The authors then proceed to rip DFW’s argument to shreds.

Dreyfus and Kelly use a character in DFW’s The Pale King, Mitchell Drinion, to make their point. Drinion is DFW’s absurd hero: he has the most mind-numbing job imaginable, and he is not only at peace with it, but he is happy. Their critiques are threefold. First, it sets an incredibly high bar for happiness. It says humans need a very intense sense of awareness to be happy, but by adopting that awareness, people naturally become aware of how often they themselves fall short of the ideal. Second, the authors question the value of Drinion’s happiness. If he lives his entire life in a contented haze, can he even know that he is happy, with nothing to compare it to? Is the ideal state really one with no apparent variation in human emotion. Finally, DFW’s “ecstatic bliss” comes about through the careful harnessing of the human will, which is a rather dangerous place to expect to find it. Unless we’re talking to Nietzsche, the odds of success are near zero. The implied conclusion of the chapter is, ‘no wonder DFW killed himself!’

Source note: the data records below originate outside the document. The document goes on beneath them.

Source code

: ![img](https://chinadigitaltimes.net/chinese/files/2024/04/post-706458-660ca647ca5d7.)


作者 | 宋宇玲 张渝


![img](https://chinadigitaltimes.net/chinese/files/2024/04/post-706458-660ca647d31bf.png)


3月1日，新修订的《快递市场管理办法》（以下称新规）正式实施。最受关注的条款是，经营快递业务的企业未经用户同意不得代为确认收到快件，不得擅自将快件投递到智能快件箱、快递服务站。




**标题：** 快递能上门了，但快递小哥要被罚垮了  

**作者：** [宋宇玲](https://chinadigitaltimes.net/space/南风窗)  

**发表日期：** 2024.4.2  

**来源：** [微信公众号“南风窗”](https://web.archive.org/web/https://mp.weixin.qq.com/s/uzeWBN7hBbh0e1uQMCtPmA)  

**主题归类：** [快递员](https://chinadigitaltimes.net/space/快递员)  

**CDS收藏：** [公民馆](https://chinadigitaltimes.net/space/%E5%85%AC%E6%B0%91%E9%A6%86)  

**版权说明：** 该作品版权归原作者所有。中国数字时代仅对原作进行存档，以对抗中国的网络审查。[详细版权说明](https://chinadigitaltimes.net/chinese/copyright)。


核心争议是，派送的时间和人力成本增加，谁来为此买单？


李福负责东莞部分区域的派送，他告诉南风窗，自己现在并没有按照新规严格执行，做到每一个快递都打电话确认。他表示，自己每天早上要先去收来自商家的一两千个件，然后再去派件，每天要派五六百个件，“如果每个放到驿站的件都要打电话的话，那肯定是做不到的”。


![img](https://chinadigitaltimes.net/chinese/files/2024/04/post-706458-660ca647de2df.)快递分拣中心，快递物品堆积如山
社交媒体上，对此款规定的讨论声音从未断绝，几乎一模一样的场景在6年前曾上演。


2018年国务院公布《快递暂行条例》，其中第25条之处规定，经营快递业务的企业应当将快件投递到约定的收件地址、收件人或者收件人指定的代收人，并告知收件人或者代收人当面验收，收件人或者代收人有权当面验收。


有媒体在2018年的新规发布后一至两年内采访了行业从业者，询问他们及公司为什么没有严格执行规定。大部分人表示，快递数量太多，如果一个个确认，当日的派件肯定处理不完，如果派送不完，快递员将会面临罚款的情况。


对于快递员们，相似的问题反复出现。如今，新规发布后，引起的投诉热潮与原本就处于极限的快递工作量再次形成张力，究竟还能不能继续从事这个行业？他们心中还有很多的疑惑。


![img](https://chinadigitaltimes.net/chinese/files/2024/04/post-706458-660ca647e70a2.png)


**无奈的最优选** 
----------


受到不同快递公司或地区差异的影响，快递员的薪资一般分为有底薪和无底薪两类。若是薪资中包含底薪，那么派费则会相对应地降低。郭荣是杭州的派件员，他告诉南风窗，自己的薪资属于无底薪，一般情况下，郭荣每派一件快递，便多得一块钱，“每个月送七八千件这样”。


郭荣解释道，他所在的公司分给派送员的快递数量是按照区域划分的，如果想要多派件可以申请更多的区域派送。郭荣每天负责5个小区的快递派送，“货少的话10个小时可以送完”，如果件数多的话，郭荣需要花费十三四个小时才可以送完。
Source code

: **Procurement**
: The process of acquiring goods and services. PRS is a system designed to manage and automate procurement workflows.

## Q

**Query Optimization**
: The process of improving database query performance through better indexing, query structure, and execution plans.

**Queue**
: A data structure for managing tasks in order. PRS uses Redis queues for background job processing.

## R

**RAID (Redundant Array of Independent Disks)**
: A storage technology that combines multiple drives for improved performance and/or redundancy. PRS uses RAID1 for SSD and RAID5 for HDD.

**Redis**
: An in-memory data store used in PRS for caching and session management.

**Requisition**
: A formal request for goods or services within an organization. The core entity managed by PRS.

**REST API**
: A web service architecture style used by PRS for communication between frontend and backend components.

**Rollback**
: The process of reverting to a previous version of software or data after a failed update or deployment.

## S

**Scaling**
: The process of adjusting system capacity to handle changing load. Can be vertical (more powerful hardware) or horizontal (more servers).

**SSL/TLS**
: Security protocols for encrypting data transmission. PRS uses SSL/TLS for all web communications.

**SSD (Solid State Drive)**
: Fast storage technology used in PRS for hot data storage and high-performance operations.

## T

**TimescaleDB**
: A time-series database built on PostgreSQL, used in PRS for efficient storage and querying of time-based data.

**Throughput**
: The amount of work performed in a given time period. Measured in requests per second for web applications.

I’m not sure this is entirely fair to DFW. As with most all pop philosophy works (perhaps all philosophy?), the book needs a target; something for the authors to pit their argument against. While useful and often mostly true, this technique can lead the authors to over-simplify the views of their target, and set them up as something of a straw man. The Drinion character is an extreme example, probably deliberately set up to be ridiculous, and we need not accept all of DFW’s nihilistic premises, or go as far as Drinion does on the road to ecstatic bliss, to find something useful in his writing. My takeaway for “This Is Water” can stop at agreement with his views on worship and acknowledge an occasional need for greater awareness for my surroundings and leave it at that. It can still be a profound piece, even if I disagree with DFW’s over-emphasis on the will as opposed to other parts of the human psyche (soul?) and think we need to go through cycles of emotion to truly understand things.

At this point, a disclaimer is probably necessary: I’ve only ever read a few of DFW’s short stories. To be completely honest, I find his prose rather pedantic and filled with a lot of post-modern navel-gazing. It is possible that I am being very unfair to him in my judgments, and for a variety of reasons. He is brilliant, obviously, and if I were to take the effort to read Infinite Jest or The Pale King, I’m sure I’d wrestle with it and get something out of it.

At any rate, Dreyfus and Kelly’s book was a welcome addition to my thoughts on any number of themes, and did a very good job of putting words to the thoughts I’d often had when studying various strains of existential philosophy: “this is all very lovely,  but something about this view of humanity just isn’t quite complete.” I can know throw their views into the cycle and see how they hold up under further scrutiny.

If the rest of the book proves as compelling as this chapter, I’ll have more on it, though I also promise I will have some less esoteric content on the way soon, too.